Non c’è nulla di più doloroso che veder affondare in un gorgo di autodistruzione una persona amata. Però la sensazione di non essere gli unici a perdere i pezzi della propria esistenza può in qualche modo fungere da medicamento iniziale. Vediamo intanto qualche dato preciso: ci sono ben 300mila italiani con seri problemi di dipendenza (oltre 200mila alle prese con patologie legate alle droghe, di cui 130.000 legati all’eroina e 40.000 alla cocaina), senza dimenticare piaghe antiche come l’alcolismo e piaghe più recenti come il gioco d’azzardo patologico. Ma ci sono anche 550 servizi pubblici per curare, arginare (e in tanti casi guarire) le dipendenze (i famosi Serd, con un esercito di 7500 operatori tra infermieri, medici, psicologi, assistenti sociali), più un migliaio di comunità terapeutiche sparse in tutto il territorio italiano (con 6000 addetti e centinaia di volontari).
A parte conoscere l’indirizzo del sito www.federserd.it, che cosa può fare un genitore, un marito, un parente o un amico che volesse aiutare chi è entrato nel tunnel della dipendenza? Per esempio sapere che i servizi offerti dai Serd sono totalmente gratuiti (non si paga alcun ticket) e non richiedono alcuna procedura complicata (non serve neppure l’impegnativa del medico curante). E che l’anonimato può essere richiesto e ovviamente rispettato.
Poi: tenere sempre a mente che si può spingere una persona al cambiamento positivo, incoraggiarla verso una svolta costruttiva, ma che la decisione di iniziare la terapia deve essere fortemente voluta e perseguita proprio dalla persona interessata. Perché solo chi capisce da sé l’assurdità di un percorso autodistruttivo può trovare il bandolo della matassa per tornare a occuparsi della propria salute, del proprio lavoro, della propria famiglia (tutti campi che vengono devastati dalle dipendenze e che debbono tornare ad essere coltivati pian piano). La fretta, il voler risolvere tutto subito, non è mai una buona consigliera: a meno di casi di urgenza estrema, di solito passa almeno una settimana per ottenere i primi colloqui (a cui seguiranno oltre una visita medica, una serie di esami che permettono di seguire la storia tossicologica dell’ultimo anno del paziente).

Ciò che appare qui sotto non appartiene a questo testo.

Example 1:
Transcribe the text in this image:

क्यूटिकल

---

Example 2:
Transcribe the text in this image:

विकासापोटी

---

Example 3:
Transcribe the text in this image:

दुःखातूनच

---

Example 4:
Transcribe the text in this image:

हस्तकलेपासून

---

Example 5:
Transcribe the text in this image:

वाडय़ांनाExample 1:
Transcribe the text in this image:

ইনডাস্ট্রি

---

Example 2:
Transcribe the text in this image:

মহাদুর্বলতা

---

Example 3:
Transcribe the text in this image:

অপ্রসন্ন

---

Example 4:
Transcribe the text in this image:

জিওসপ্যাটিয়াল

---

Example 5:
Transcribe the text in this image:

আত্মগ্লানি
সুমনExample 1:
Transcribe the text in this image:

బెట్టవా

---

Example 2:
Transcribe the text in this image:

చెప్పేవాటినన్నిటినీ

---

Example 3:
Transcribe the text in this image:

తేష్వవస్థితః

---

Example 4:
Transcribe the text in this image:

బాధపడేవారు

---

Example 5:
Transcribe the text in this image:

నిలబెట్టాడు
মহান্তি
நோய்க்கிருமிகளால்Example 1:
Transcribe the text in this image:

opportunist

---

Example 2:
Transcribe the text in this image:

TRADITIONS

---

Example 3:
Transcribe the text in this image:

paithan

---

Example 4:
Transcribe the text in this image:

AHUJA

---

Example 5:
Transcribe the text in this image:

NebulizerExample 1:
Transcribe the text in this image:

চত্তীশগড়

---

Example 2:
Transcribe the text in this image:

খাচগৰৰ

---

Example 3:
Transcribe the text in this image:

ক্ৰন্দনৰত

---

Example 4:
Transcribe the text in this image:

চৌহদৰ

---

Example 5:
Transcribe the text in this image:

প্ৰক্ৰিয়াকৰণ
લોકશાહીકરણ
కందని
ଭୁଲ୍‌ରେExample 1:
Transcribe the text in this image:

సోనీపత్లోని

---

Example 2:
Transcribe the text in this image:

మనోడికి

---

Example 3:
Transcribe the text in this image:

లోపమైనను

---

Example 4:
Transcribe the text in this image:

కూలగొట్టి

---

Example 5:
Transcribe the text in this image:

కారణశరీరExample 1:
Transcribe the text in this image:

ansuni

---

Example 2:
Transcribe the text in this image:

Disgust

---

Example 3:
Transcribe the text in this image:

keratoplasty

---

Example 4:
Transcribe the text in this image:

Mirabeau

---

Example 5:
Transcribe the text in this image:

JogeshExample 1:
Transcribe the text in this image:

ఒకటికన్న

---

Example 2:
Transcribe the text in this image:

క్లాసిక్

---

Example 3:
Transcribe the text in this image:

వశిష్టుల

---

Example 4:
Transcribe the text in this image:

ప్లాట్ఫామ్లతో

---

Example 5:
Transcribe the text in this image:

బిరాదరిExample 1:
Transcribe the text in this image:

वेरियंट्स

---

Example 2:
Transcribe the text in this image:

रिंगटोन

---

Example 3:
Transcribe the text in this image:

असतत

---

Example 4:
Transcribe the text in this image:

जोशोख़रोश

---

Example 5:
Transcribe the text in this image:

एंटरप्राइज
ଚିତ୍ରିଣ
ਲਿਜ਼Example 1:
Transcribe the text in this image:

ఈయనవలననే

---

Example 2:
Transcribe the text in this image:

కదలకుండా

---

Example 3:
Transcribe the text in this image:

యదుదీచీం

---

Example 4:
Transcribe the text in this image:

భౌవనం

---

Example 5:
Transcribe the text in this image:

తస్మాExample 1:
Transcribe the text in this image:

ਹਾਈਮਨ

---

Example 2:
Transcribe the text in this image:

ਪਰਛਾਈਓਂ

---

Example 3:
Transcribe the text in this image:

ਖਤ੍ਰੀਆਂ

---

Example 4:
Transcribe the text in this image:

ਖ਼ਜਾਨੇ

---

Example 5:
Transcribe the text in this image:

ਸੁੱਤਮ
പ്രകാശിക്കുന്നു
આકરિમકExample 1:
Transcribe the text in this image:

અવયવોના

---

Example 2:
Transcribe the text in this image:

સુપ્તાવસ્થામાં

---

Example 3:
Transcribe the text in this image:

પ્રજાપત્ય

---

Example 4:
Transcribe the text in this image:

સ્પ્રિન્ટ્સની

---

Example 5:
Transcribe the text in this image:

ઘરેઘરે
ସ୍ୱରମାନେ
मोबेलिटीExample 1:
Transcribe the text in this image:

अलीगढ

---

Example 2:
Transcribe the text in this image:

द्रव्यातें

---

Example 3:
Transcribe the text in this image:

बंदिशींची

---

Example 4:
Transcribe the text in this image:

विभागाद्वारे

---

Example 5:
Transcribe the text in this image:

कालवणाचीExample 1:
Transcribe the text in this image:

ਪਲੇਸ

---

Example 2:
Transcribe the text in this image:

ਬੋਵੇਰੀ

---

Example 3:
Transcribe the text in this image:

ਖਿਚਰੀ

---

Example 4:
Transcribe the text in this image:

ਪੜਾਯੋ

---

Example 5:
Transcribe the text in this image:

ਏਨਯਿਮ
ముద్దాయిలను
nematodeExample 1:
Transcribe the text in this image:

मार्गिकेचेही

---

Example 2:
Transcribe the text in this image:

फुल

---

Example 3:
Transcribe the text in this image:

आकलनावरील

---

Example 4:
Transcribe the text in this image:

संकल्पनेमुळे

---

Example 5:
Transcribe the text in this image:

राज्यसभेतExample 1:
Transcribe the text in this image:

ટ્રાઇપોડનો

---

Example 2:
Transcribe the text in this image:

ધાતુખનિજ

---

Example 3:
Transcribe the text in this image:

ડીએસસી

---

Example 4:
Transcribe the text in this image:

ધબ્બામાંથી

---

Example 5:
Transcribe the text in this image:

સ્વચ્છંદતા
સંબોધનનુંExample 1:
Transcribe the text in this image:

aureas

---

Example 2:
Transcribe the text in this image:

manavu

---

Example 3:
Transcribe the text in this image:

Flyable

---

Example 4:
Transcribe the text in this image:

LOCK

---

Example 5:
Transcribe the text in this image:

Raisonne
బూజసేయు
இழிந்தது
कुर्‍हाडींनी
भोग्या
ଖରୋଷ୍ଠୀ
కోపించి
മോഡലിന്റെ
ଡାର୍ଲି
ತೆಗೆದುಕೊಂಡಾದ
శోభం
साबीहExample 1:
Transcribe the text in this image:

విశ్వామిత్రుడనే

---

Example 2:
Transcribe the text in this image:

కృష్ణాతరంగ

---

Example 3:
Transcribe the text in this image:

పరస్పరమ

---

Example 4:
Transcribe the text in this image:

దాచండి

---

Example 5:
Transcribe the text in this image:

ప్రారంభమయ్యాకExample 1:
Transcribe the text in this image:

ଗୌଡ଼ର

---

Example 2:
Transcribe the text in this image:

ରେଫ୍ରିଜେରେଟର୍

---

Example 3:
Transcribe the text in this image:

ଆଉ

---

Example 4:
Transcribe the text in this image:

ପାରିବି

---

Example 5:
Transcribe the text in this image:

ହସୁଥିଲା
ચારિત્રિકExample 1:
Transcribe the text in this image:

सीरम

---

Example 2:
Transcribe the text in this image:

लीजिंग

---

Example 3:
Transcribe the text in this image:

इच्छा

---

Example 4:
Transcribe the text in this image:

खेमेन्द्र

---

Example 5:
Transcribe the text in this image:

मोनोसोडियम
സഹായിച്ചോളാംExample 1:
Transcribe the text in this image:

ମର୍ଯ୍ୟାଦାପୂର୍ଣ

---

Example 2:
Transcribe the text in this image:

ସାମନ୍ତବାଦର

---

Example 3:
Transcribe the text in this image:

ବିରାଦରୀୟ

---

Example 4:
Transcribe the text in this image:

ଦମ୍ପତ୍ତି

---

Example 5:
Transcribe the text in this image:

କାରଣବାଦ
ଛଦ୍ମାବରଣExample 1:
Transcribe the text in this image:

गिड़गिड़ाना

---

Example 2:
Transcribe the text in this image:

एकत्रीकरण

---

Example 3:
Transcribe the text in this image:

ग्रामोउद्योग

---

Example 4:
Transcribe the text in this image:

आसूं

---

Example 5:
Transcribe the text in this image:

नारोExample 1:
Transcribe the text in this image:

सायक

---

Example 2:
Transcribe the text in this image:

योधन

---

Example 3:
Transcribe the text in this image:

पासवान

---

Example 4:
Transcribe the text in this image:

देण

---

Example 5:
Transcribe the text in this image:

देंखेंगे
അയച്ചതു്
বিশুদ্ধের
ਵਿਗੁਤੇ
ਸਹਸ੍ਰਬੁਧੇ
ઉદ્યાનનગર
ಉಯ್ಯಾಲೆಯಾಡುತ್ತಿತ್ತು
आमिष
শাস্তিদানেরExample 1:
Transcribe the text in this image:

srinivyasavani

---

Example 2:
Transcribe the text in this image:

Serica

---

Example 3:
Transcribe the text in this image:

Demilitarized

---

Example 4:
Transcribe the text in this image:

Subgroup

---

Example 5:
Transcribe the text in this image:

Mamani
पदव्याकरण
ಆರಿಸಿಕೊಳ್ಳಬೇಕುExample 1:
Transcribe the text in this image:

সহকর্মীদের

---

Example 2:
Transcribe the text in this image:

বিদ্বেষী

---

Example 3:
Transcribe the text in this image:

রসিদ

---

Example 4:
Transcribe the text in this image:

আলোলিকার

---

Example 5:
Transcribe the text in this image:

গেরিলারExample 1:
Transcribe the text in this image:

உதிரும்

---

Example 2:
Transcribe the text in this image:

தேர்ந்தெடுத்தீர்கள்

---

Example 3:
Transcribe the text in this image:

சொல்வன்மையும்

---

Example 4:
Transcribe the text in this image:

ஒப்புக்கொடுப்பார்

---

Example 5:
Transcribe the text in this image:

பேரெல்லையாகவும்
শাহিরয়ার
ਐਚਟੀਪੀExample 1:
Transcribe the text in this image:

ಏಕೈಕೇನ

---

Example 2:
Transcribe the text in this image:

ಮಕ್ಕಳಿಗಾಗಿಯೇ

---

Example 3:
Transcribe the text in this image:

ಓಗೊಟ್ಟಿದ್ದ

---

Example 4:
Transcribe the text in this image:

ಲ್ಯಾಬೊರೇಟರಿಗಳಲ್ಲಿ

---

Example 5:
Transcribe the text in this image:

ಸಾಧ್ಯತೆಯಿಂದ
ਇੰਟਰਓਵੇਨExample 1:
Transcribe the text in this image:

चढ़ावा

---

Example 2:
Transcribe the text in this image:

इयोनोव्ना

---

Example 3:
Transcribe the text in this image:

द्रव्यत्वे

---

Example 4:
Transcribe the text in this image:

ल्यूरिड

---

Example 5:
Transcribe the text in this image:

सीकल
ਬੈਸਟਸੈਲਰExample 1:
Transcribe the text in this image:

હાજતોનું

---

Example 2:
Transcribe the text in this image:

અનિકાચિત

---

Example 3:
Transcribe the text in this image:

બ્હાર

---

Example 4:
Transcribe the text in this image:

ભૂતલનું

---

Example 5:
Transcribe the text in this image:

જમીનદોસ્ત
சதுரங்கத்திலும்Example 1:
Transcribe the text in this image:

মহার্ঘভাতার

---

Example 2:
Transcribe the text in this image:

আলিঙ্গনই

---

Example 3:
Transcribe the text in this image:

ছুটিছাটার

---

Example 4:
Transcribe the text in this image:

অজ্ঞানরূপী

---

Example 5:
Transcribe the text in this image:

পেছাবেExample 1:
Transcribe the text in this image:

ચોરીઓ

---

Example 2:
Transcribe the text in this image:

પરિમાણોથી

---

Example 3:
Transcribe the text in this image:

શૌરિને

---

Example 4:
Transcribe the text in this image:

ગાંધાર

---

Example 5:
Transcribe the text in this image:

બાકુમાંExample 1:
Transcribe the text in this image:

Determinanti gli incontri con lo psicologo e l’assistente sociale, per capire quali sono le necessità legate alla quotidianità, e per stabilire una cura che non passi solo attraverso i farmaci. Fondamentale il lavoro di confronto con gli altri pazienti, perché non sentirsi soli, non colpevolizzarsi come gli unici perdenti in una società di vincenti, è il balsamo migliore per curare le tempeste esistenziali, quelle che possono travolgere chiunque, in qualunque momento.
Perché bisogna sempre rammentare che una società basata sull’indifferenza al dolore altrui, prima o poi schiaccerà anche chi si sente forte e inattaccabile.